The Canadian dollar reached its highest level in 10 weeks on Friday, supported by job data that exceeded expectations for the third consecutive month, thereby diminishing the chances of further interest rate cuts by the Bank of Canada in December.
The Canadian dollar increased by 0.4% to 1.3845 USD at 8:50 AM, compared to Thursday's close of 1.3850, marking its highest level since September 14.
It was the strongest among major currencies against the US dollar on Friday.
Government data showed an addition of 27,600 jobs in November, surpassing economists' expectations of 20,500 jobs, according to a Reuters survey.

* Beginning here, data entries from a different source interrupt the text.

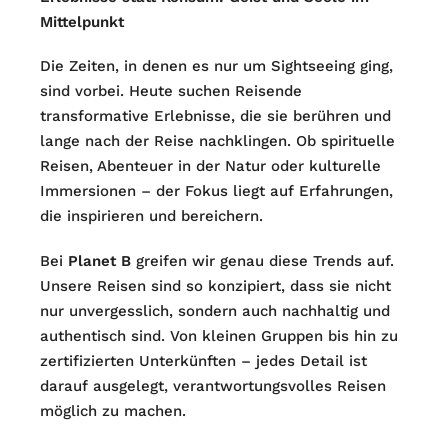
Mittelpunkt
Die Zeiten, in denen es nur um Sightseeing ging,
sind vorbei. Heute suchen Reisende
transformative Erlebnisse, die sie berühren und
lange nach der Reise nachklingen. Ob spirituelle
Reisen, Abenteuer in der Natur oder kulturelle
Immersionen – der Fokus liegt auf Erfahrungen,
die inspirieren und bereichern.
Bei
Planet B
greifen wir genau diese Trends auf.
Unsere Reisen sind so konzipiert, dass sie nicht
nur unvergesslich, sondern auch nachhaltig und
authentisch sind. Von kleinen Gruppen bis hin zu
zertifizierten Unterkünften – jedes Detail ist
darauf ausgelegt, verantwortungsvolles Reisen
möglich zu machen.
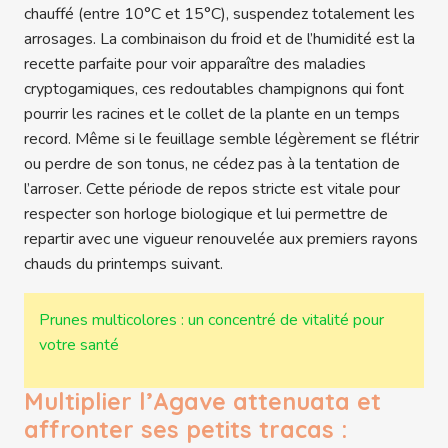
chauffé (entre 10°C et 15°C), suspendez totalement les
arrosages. La combinaison du froid et de l’humidité est la
recette parfaite pour voir apparaître des maladies
cryptogamiques, ces redoutables champignons qui font
pourrir les racines et le collet de la plante en un temps
record. Même si le feuillage semble légèrement se flétrir
ou perdre de son tonus, ne cédez pas à la tentation de
l’arroser. Cette période de repos stricte est vitale pour
respecter son horloge biologique et lui permettre de
repartir avec une vigueur renouvelée aux premiers rayons
chauds du printemps suivant.
Prunes multicolores : un concentré de vitalité pour
votre santé
Multiplier l’Agave attenuata et
affronter ses petits tracas :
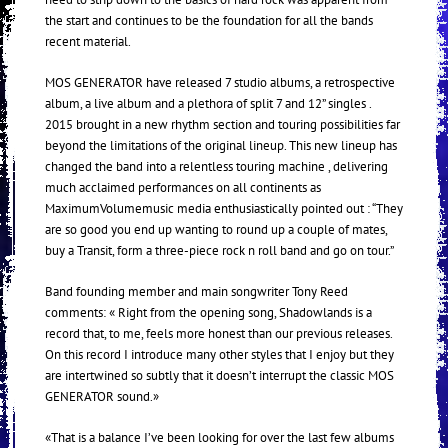
the start and continues to be the foundation for all the bands
recent material.
MOS GENERATOR have released 7 studio albums, a retrospective
album, a live album and a plethora of split 7 and 12” singles .
2015 brought in a new rhythm section and touring possibilities far
beyond the limitations of the original lineup. This new lineup has
changed the band into a relentless touring machine , delivering
much acclaimed performances on all continents as
MaximumVolumemusic media enthusiastically pointed out : “They
are so good you end up wanting to round up a couple of mates,
buy a Transit, form a three-piece rock n roll band and go on tour.”
Band founding member and main songwriter Tony Reed
comments: « Right from the opening song, Shadowlands is a
record that, to me, feels more honest than our previous releases.
On this record I introduce many other styles that I enjoy but they
are intertwined so subtly that it doesn’t interrupt the classic MOS
GENERATOR sound.»
«That is a balance I’ve been looking for over the last few albums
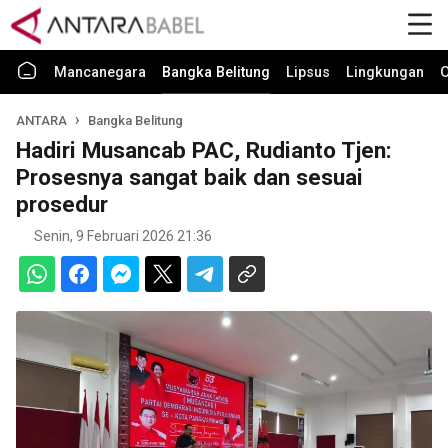
Mancanegara
Bangka Belitung
Lipsus
Lingkungan
O
ANTARA
Bangka Belitung
Hadiri Musancab PAC, Rudianto Tjen:
Prosesnya sangat baik dan sesuai
prosedur
Senin, 9 Februari 2026 21:36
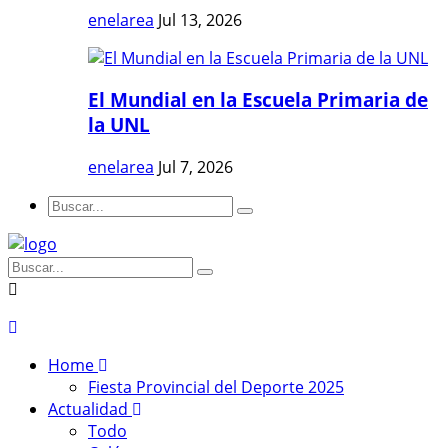
enelarea
Jul 13, 2026
El Mundial en la Escuela Primaria de
la UNL
enelarea
Jul 7, 2026
Home
Fiesta Provincial del Deporte 2025
Actualidad
Todo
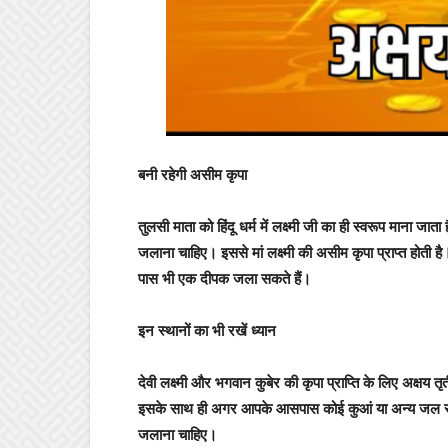
बनी रहेगी असीम कृपा
तुलसी माता को हिंदू धर्म में लक्ष्मी जी का ही स्वरूप माना ज
जलाना चाहिए। इससे मां लक्ष्मी की असीम कृपा प्राप्त होती ह
पास भी एक दीपक जला सकते हैं।
इन स्थानों का भी रखें ध्यान
देवी लक्ष्मी और भगवान कुबेर की कृपा प्राप्ति के लिए अक्षय
इसके साथ ही अगर आपके आसपास कोई कुआं या अन्य जल स्र
जलाना चाहिए।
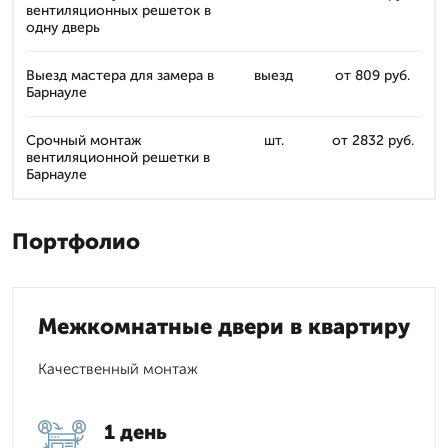
вентиляционных решеток в
одну дверь
Выезд мастера для замера в
выезд
от 809 руб.
Барнауле
Срочный монтаж
шт.
от 2832 руб.
вентиляционной решетки в
Барнауле
Портфолио
Межкомнатные двери в квартиру
Качественный монтаж
1 день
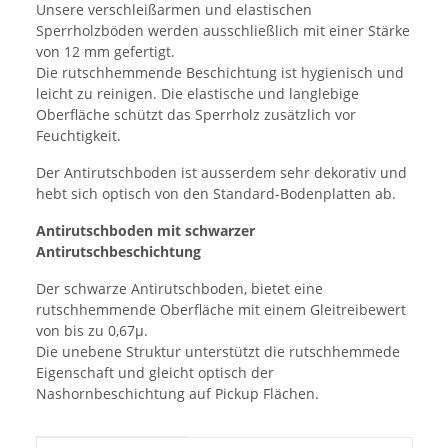
Unsere verschleißarmen und elastischen
Sperrholzböden werden ausschließlich mit einer Stärke
von 12 mm gefertigt.
Die rutschhemmende Beschichtung ist hygienisch und
leicht zu reinigen. Die elastische und langlebige
Oberfläche schützt das Sperrholz zusätzlich vor
Feuchtigkeit.
Der Antirutschboden ist ausserdem sehr dekorativ und
hebt sich optisch von den Standard-Bodenplatten ab.
Antirutschboden mit schwarzer
Antirutschbeschichtung
Der schwarze Antirutschboden, bietet eine
rutschhemmende Oberfläche mit einem Gleitreibewert
von bis zu 0,67µ.
Die unebene Struktur unterstützt die rutschhemmede
Eigenschaft und gleicht optisch der
Nashornbeschichtung auf Pickup Flächen.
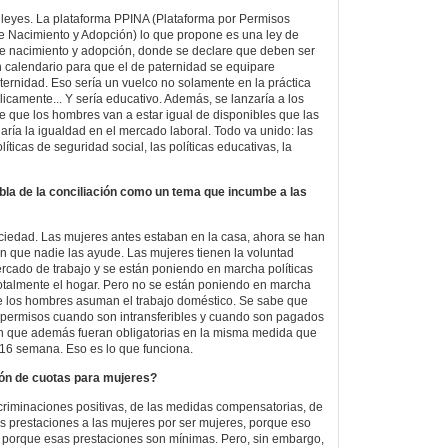
n leyes. La plataforma PPINA (Plataforma por Permisos
 de Nacimiento y Adopción) lo que propone es una ley de
de nacimiento y adopción, donde se declare que deben ser
n calendario para que el de paternidad se equipare
ernidad. Eso sería un vuelco no solamente en la práctica
licamente... Y sería educativo. Además, se lanzaría a los
 que los hombres van a estar igual de disponibles que las
aría la igualdad en el mercado laboral. Todo va unido: las
líticas de seguridad social, las políticas educativas, la
bla de la conciliación como un tema que incumbe a las
ciedad. Las mujeres antes estaban en la casa, ahora se han
in que nadie las ayude. Las mujeres tienen la voluntad
ercado de trabajo y se están poniendo en marcha políticas
talmente el hogar. Pero no se están poniendo en marcha
ue los hombres asuman el trabajo doméstico. Se sabe que
 permisos cuando son intransferibles y cuando son pagados
n que además fueran obligatorias en la misma medida que
16 semana. Eso es lo que funciona.
ión de cuotas para mujeres?
scriminaciones positivas, de las medidas compensatorias, de
 prestaciones a las mujeres por ser mujeres, porque eso
y porque esas prestaciones son mínimas. Pero, sin embargo,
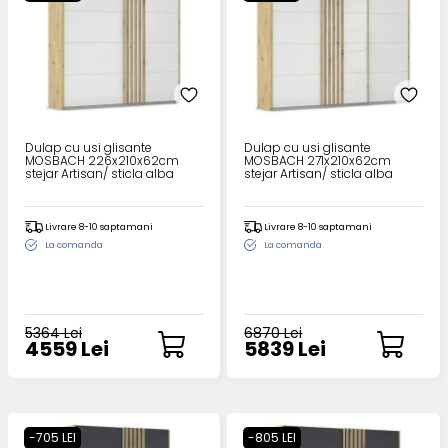
Dulap cu usi glisante
Dulap cu usi glisante
MOSBACH 226x210x62cm
MOSBACH 271x210x62cm
stejar Artisan/ sticla alba
stejar Artisan/ sticla alba
Livrare 8-10 saptamani
Livrare 8-10 saptamani
La comanda
La comanda
5364 Lei
6870 Lei
4559 Lei
5839 Lei
-705 LEI
-805 LEI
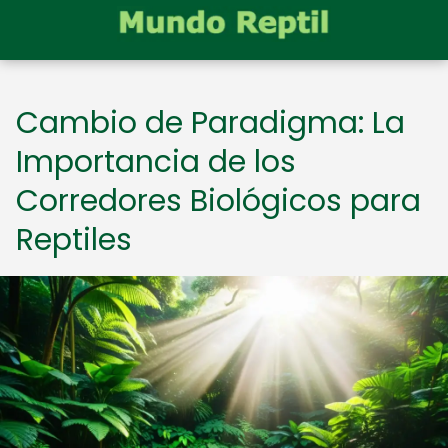
Cambio de Paradigma: La
Importancia de los
Corredores Biológicos para
Reptiles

The unemployment rate remained stable at 6.4%, compared to expectations of a decrease to 6.3%. Hourly wages rose by 3.5% year-over-year, compared to 3.6% in October.
"The data was stronger than expected, currently supporting the Canadian dollar," said Sean O'Sullivan, head of currency at Courier Capital Markets in Toronto.
"The stable unemployment rate indicates that the economy remains strong, reducing the pressure on the Bank of Canada to cut in December."
The Bank of Canada had lowered its key interest rate by 50 basis points in October and November, bringing the current rate to 3.75%.
Economists expect another 25 basis points cut on December 11, but the strength of the job data may cause the bank to hesitate. "Now, there is less chance of a cut in December," said Doug Porter, co-chief economist at BMO Capital Markets.
"The data reflects a stronger economy than we thought, supporting the Canadian dollar."
The Canadian dollar also strengthened against the euro and the British pound, rising 0.3% to 1.4865 euros and 0.4% to 0.7888 British pounds.
Key points (summary): Canadian dollar movement: increased by 0.4% to 1.3845 USD, highest level in 10 weeks (since September 14), strongest among major currencies against USD.
Job data: addition of 27,600 jobs in November (forecast: 20,500); unemployment rate stable at 6.4% (forecast: 6.3%); hourly wage +3.5% year-over-year (from +3.6% in October).
Impact on Bank of Canada: reduces chances of further cuts on December 11 (current rate 3.75% after two cuts of 50 basis points in October/November).
Other movements: +0.3% against the euro (1.4865 euros); +0.4% against the pound (0.7888 pounds).
Quotes: Sean O'Sullivan: "The data is stronger than expected, supporting the Canadian dollar."; Doug Porter: "Less chance of a cut in December, stronger economy."
This report reflects morning trading, and prices may change as the day progresses.